Dark mountains. Sky lightening at the edge. No headlights behind us.
We’re out. Not safe. But out.
Right now, that feels like everything.
Chapter 26
Sable
I’m doing sixty on a mountain road with the headlights off when the lights appear ahead.
Three sets. Coming around a curve in a formation too tight and too deliberate for civilian traffic at three in the morning. They spread across both lanes—black SUVs, armored, low to the ground—and stop nose-to-nose, blocking the road completely as they come to a halt. The trees on either side are too thick to go around.
I brake. The van skids on wet asphalt and stops thirty feet from the roadblock.
My hands are still on the wheel. The engine idles. Beside me, Rafael sits up from where he’d been sleeping against the window. The blanket slides off his shoulder. His eyes are sharp, sharper than they’ve been since I unbuckled him from the cot. The hour of sleep seems to have worked miracles.
“What’s happening?” he says, instantly alert.
“Roadblock.”
“How many?”
“I count six. Maybe more inside the vehicles.” I scan the formation. Two men are broad enough through the chest and shoulders to be dragon. One is massive—the heaviness barely contained in a human frame. “Two dragons. At least.”
The power is already building in him. I’ve been feeling it for the last twenty minutes through the seat, through the console, growing steadier as the miles put distance between him and Aurora’s wards. Now it sharpens. The steering column buzzes under my hands. The dashboard rattles.
Doors open up ahead.

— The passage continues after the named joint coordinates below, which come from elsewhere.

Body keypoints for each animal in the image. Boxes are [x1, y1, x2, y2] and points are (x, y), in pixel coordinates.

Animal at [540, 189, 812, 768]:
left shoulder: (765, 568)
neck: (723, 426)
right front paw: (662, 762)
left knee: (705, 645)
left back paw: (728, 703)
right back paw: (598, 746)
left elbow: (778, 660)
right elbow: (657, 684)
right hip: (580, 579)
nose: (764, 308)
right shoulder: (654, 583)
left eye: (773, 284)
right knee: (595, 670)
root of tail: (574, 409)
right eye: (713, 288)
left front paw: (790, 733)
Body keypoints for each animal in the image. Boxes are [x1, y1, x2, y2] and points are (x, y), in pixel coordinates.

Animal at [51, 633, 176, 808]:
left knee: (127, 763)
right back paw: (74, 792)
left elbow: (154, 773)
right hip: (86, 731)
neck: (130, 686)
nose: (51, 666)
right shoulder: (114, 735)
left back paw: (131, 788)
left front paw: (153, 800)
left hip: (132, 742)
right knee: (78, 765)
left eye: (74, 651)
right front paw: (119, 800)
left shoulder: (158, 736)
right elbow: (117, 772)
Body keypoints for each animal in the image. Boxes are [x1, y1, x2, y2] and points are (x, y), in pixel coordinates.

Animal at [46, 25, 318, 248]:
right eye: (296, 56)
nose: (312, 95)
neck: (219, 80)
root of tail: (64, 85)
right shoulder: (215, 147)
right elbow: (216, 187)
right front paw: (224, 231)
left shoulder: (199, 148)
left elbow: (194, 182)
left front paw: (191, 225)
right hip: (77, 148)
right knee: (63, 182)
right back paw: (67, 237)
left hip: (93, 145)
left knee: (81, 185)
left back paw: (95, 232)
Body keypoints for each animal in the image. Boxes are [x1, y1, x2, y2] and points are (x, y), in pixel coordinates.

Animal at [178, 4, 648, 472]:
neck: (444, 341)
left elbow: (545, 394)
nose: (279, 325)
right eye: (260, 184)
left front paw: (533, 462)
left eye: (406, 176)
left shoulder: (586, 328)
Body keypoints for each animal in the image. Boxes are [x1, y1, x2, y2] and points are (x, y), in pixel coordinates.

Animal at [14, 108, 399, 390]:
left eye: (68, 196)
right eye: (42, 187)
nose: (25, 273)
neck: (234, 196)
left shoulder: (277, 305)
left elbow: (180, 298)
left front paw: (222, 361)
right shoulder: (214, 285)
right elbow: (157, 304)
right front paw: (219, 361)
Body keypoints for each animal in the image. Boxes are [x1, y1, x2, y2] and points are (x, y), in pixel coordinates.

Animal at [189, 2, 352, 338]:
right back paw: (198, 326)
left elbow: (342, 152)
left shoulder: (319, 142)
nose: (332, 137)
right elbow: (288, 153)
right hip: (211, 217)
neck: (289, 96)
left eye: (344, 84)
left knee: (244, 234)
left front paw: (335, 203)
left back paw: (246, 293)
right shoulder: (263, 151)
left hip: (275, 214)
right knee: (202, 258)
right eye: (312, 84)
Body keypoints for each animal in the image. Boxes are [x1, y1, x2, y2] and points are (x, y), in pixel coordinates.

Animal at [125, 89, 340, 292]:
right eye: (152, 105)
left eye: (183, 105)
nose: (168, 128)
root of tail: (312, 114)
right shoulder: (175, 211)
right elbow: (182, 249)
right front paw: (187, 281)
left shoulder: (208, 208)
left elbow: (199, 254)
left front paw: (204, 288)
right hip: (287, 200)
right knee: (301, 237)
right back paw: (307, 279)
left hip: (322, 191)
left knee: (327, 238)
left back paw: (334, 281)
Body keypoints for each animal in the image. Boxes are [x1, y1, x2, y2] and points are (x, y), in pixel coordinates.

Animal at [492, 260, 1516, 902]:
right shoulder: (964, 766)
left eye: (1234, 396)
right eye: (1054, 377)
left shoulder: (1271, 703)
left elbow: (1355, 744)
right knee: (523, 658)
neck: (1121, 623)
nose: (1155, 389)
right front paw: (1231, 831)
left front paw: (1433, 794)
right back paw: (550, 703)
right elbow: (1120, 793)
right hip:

Figures step out and fan into a loose line in the headlight wash.
Alastair Creed stands in the center. Black tactical gear. No diplomatic suit.
He’s done talking.
Dr. Fell is behind the vehicles. Hair almost glowing in the headlight glare. Hands clasped behind her back. She’s not in the front line. She’s waiting.
“Out,” Creed calls. “Both of you.”
“Stay close to me,” Rafael says.
We step out.
The cold hits first. Mountain air, wet road, exhaust from the idling SUVs. I stand beside the open door with my hands visible. Rafael is a step away from me. The power is spreading from his body into the road surface, into the air, into the metal of every vehicle in range. I can feel it through my feet, like standing on a bridge when a train passes underneath.
“You’re blocking our path,” I call out, brazen, because it’s all I have. “We’d like you to move.”
“The asset belongs to the Syndicate,” Creed says. “The offer to Viktor was a courtesy. This is the alternative.”
“He doesn’t belong to anyone.”
“Dr. Fell would disagree.”
“I don’t give a fuck what Dr. Fell agrees with.”